The standard C comparison operators provoke exceptions when one or other of the operands is NaN. For example,
int v = a < 1.0;
will raise an exception if a is NaN. (This does not
happen with == and !=; those merely return false and true,
respectively, when NaN is examined.) Frequently this exception is
undesirable. ISO C99 therefore defines comparison functions that
do not raise exceptions when NaN is examined. All of the functions are
implemented as macros which allow their arguments to be of any
floating-point type. The macros are guaranteed to evaluate their
arguments only once. TS 18661-1:2014 adds such a macro for an
equality comparison that does raise an exception for a NaN
argument; it also adds functions that provide a total ordering on all
floating-point values, including NaNs, without raising any exceptions
even for signaling NaNs.
int isgreater (real-floating x, real-floating y) ¶Preliminary: | MT-Safe | AS-Safe | AC-Safe | See POSIX Safety Concepts.
This macro determines whether the argument x is greater than
y. It is equivalent to (x) > (y), but no
exception is raised if x or y are NaN.
int isgreaterequal (real-floating x, real-floating y) ¶Preliminary: | MT-Safe | AS-Safe | AC-Safe | See POSIX Safety Concepts.
This macro determines whether the argument x is greater than or
equal to y. It is equivalent to (x) >= (y), but no
exception is raised if x or y are NaN.
int isless (real-floating x, real-floating y) ¶Preliminary: | MT-Safe | AS-Safe | AC-Safe | See POSIX Safety Concepts.
This macro determines whether the argument x is less than y.
It is equivalent to (x) < (y), but no exception is
raised if x or y are NaN.

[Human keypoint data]
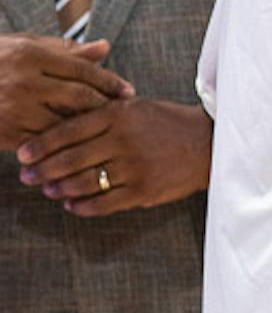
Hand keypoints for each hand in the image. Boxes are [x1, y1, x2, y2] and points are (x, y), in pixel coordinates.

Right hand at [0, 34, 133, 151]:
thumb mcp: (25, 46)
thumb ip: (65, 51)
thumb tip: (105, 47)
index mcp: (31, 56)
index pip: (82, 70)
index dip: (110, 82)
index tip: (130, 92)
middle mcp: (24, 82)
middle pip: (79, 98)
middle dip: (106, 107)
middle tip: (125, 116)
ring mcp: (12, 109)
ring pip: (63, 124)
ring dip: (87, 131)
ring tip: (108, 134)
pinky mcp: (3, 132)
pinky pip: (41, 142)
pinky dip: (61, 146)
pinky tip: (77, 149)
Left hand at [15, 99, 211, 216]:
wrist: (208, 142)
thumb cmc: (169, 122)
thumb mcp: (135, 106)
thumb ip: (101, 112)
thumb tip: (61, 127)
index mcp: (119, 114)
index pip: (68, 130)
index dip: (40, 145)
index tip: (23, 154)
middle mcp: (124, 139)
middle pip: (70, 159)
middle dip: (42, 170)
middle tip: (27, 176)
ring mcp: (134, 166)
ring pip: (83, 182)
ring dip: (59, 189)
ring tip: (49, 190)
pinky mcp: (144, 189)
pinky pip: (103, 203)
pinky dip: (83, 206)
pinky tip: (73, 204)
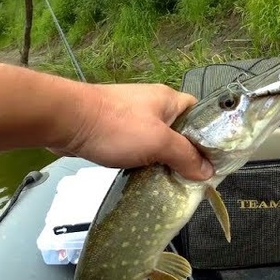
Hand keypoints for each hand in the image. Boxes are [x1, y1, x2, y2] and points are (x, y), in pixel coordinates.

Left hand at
* * *
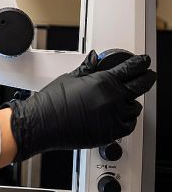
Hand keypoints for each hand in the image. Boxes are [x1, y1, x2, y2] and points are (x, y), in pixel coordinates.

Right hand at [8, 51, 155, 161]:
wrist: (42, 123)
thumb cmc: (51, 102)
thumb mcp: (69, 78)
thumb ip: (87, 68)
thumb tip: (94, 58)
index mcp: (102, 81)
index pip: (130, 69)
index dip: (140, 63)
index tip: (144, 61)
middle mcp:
--
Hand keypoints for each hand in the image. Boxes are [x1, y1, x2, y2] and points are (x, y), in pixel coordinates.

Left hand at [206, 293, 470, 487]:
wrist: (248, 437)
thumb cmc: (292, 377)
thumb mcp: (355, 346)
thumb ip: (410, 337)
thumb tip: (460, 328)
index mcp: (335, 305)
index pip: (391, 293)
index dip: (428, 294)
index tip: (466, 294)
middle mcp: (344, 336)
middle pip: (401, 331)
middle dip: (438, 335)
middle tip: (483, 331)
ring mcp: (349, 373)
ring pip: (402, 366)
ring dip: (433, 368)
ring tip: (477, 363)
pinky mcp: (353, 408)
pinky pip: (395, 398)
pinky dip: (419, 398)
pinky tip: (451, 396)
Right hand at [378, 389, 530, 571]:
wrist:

* [PROBLEM 1]:
From the passage on floating-point comparison macros, print the part that begins at the words "This macro determines whether the argument x is greater than or" and stops after "less than y.".
* [PROBLEM 2]:
In the passage on floating-point comparison macros, what do the == and != operators return when NaN is examined?

* [ANSWER AREA 1]:
This macro determines whether the argument x is greater than or
equal to y. It is equivalent to (x) >= (y), but no
exception is raised if x or y are NaN.
int isless (real-floating x, real-floating y) ¶Preliminary: | MT-Safe | AS-Safe | AC-Safe | See POSIX Safety Concepts.
This macro determines whether the argument x is less than y.

* [ANSWER AREA 2]:
== returns false and != returns true.